Para plantar grãos não basta somente solo fértil. Há necessidade de muito mais, desde as vias ou ferrovias até a disponibilidade de energia; porém a algo que por mais que haja energia em abundancia e solo fértil todo ano sem que necessidade adubar com intensidade e corrigir seu ph e isso se chama: propriedade da terra.

As margens do Vale do Cuiabá são há séculos ocupadas por grandes, médias, pequenas e até mesmo micro propriedades, herdadas num sobrepor de anos por parentes e negociantes que subjugaram dos guató, guaná, paiaguá, bororo. Todavia nunca se configurou como uma extensa área de monocultura pertencente a um ou dois únicos grupos que, detendo o conhecimento tecnológico e tendo poder de investimento, estariam despretensiosamente qualificados para, em nome da coletividade, enfrentar tamanho desafio e desbravar o Vale do Cuiabá, preparando o celeiro do mundo para ampliar seus silos. 

Quando as famílias que habitam aquelas margens à esquerda e à direita estiverem alijadas dos seus processos e costumes culturais e quando o primeiro que cansar desse desterro em sua própria terra, já que não poderá pescar ou plantar suas roças, trocará por promessas em sacas de soja ou até mesmo por parcos cifrões em um banco, aceitar a persuasão e ceder, os demais não conseguirão conter e seguirão o caminho que historicamente nesse país se mostra sem volta.

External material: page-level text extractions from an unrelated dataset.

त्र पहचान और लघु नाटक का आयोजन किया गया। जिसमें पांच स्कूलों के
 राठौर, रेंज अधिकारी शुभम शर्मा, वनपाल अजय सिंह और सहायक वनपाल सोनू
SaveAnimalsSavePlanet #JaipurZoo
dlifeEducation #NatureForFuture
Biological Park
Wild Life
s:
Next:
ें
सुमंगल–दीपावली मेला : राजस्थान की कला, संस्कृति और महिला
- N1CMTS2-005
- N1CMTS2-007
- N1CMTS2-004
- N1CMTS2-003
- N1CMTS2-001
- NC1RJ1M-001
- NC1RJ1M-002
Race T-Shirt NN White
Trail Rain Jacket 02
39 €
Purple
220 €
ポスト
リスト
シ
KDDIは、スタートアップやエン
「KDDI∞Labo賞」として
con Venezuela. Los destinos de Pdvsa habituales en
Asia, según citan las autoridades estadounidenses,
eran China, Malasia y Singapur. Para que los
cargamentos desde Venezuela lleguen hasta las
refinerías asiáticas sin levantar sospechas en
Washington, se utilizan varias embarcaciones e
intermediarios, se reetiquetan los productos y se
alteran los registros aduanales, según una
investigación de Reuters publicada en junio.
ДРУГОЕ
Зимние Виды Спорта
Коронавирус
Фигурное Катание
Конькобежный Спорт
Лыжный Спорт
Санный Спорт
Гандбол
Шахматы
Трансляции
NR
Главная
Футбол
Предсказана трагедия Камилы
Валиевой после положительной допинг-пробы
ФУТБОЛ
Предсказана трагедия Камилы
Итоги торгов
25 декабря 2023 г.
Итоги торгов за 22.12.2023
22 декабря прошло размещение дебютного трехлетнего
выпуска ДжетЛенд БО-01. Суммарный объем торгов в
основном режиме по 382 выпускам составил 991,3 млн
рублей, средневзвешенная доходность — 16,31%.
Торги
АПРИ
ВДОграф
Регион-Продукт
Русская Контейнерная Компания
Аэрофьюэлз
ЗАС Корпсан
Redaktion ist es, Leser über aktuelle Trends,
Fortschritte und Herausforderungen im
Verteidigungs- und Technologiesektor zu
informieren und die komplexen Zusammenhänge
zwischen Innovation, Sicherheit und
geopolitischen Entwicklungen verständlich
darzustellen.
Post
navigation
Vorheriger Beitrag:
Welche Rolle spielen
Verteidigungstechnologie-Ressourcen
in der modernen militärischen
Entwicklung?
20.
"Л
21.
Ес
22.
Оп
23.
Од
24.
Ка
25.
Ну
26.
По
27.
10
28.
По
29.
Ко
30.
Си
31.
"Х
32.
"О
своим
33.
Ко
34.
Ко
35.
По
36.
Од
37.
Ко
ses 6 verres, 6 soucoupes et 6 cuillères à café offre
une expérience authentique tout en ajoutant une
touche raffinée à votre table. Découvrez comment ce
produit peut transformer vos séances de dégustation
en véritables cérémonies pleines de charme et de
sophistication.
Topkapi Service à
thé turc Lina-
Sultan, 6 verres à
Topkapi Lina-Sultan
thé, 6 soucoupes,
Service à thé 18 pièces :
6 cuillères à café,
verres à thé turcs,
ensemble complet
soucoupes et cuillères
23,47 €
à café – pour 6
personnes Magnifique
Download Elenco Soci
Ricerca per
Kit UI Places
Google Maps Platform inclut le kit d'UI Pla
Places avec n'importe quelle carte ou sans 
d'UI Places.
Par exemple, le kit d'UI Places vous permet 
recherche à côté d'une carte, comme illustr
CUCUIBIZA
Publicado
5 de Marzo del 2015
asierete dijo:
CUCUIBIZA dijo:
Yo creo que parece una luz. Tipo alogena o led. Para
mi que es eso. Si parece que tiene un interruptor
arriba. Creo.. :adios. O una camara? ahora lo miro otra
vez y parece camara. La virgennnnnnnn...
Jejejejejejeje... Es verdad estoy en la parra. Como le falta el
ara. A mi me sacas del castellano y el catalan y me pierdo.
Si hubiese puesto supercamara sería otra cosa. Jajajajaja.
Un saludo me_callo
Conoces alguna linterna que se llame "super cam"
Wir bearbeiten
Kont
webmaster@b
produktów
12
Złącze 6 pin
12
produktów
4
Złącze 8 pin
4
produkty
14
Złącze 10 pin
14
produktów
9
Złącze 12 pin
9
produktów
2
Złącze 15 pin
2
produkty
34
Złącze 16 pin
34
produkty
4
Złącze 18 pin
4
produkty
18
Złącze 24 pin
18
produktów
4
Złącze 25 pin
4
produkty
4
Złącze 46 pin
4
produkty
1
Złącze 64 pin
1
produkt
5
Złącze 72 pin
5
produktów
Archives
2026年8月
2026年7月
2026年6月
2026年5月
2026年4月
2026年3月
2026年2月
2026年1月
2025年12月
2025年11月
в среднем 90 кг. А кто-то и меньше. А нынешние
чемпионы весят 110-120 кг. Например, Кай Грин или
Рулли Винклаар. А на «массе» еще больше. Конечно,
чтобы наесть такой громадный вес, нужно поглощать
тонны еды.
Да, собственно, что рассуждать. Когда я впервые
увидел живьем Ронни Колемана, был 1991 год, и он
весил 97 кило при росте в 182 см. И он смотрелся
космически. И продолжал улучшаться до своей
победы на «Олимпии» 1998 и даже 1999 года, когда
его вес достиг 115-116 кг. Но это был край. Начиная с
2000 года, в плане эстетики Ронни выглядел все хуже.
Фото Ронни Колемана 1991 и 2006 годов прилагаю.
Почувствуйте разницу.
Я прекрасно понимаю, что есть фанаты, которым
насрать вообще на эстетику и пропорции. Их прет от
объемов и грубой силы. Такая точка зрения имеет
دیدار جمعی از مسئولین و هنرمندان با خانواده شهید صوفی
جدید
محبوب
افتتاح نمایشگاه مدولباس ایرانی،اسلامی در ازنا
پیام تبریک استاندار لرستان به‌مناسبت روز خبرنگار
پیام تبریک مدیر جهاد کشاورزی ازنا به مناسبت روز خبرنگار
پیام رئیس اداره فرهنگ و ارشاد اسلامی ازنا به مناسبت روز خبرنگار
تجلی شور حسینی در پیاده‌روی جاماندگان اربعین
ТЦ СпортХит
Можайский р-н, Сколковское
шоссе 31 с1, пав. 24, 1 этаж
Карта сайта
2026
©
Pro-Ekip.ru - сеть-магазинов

Perderão a terra, perderão as raízes, as sacas de soja apodrecerão e os cifrões...esses são como num vendaval em uma terra devastada.

Mas não precisa ser assim, caso haja de fato vontade de persuadir e convencer aos demais que as margens do Rio Cuiabá podem e devem ser ocupadas devido ao seu alto teor de adubação natural das cheias do Rio. Para tanto basta mudar o rumo do discurso e ao invés de lutar, mesmo que veladamente, por uma ocupação das terras com plantação em larga escala que inevitavelmente poluirão antes, e depois seus poluentes se estenderão até o mar de xaraés, deixando lá o que envenena o solo para posteriormente embarcar os grãos que aqui não ficam, nos vagões e/ou carretas até os portos de Santos e Belém, aumentando a concentração de renda para poucos e acrescentando mais ao já expressivo contingente de excluídos desse processo em Mato Grosso.

Para que não seja assim basta que ouvindo o discurso do Presidente da República quando recentemente ele afirma que “precisamos plantar o que o brasileiro come” tal como mandioca, abóbora, milho, batata, cenoura, melancia, quiabo, feijão, arroz e mais; as instituições públicas e entre elas cito a Universidade Federal de Mato Grosso, a Universidade do Estado de Mato Grosso, entre tantas outras instituições de pesquisa e incentivo social, apresentem um projeto de viabilidade econômica que atenda o mercado interno e tenhamos mais do que o Pedra Noventa como cinturão verde, tenhamos também no Vale do Rio Cuiabá, assim como é no Vale do Rio São Francisco, uma demonstração de respeito à natureza, de respeito à vida, de inclusão social, de distribuição de renda a partir do trabalho, de respeito...sem persuasão.


Por José Amilcar Bertholini, doutor em história.